Transformasi Jadi Peternakan Babi
PULAU Bulang atau Bulan yang pernah menjadi pusat perdagangan dan politik yang strategis di masa lalu, mengalami transformasi drastis pada era 1980-an. Pulau yang dulunya menjadi basis kekuasaan para Temenggung dari Kerajaan Melayu Riau ini kemudian beralih fungsi menjadi pusat peternakan babi terbesar di Indonesia.

Beberapa faktor utama yang mendorong perubahan fungsi Pulau Bulang menjadi pusat peternakan babi adalah:
- Ketersediaan Lahan Luas: Pulau Bulang memiliki lahan yang cukup luas dan sebagian besar belum tergarap secara intensif. Kondisi tanah yang subur dan iklim yang mendukung menjadikannya lokasi yang ideal untuk kegiatan peternakan.
- Permintaan Pasar yang Tinggi: Pertumbuhan ekonomi Singapura yang pesat pada era 1980-an memicu peningkatan permintaan daging babi. Pulau Bulang, dengan lokasinya yang dekat dengan Singapura, dianggap sebagai lokasi yang strategis untuk memenuhi kebutuhan pasar tersebut.
- Dukungan Pemerintah: Pemerintah Indonesia pada saat itu melihat potensi besar dari pengembangan peternakan babi di Pulau Bulang.

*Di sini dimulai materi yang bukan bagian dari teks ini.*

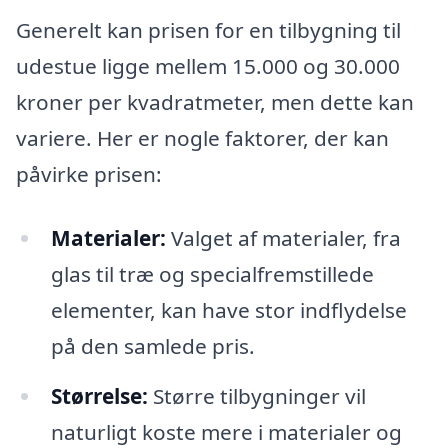
Generelt kan prisen for en tilbygning til
udestue ligge mellem 15.000 og 30.000
kroner per kvadratmeter, men dette kan
variere. Her er nogle faktorer, der kan
påvirke prisen:
Materialer:
Valget af materialer, fra
glas til træ og specialfremstillede
elementer, kan have stor indflydelse
på den samlede pris.
Størrelse:
Større tilbygninger vil
naturligt koste mere i materialer og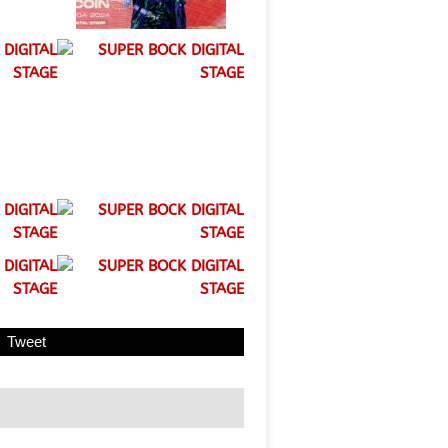
Tweet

Dukungan kebijakan dan insentif yang diberikan pemerintah mendorong para investor untuk mengembangkan usaha peternakan di pulau ini.
Transformasi Pulau Bulang dari pusat perdagangan menjadi pusat peternakan babi merupakan sebuah peristiwa penting dalam sejarah pulau ini. Keputusan untuk mengembangkan sektor peternakan di pulau ini didorong oleh berbagai faktor, baik internal maupun eksternal.

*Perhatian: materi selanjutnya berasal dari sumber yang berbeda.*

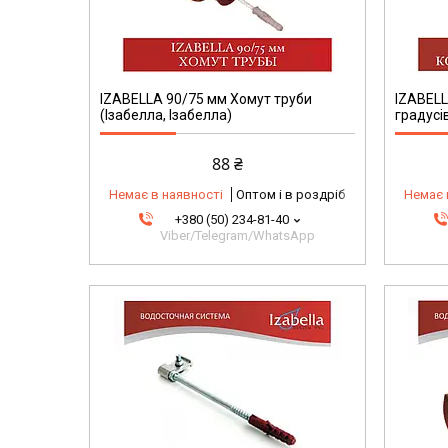
IZABELLA 90/75 мм Хомут труби
IZABELL
(Ізабелла, Ізабелла)
градусів
88 ₴
Немає в наявності
Оптом і в роздріб
Немає 
+380 (50) 234-81-40
Viber/Telegram/WhatsApp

Meskipun membawa dampak yang signifikan, baik positif maupun negatif, perubahan fungsi ini telah membentuk wajah Pulau Bulang atau Bulan seperti yang kita kenal saat ini.
Perusahaan yang mengelola peternakan babi di Pulau Bulang adalah PT. Indo Tirta Suaka. Perusahaan ini merupakan bagian dari Salim Group dan telah mengelola peternakan babi di Pulau Bulang sejak tahun 1980-an.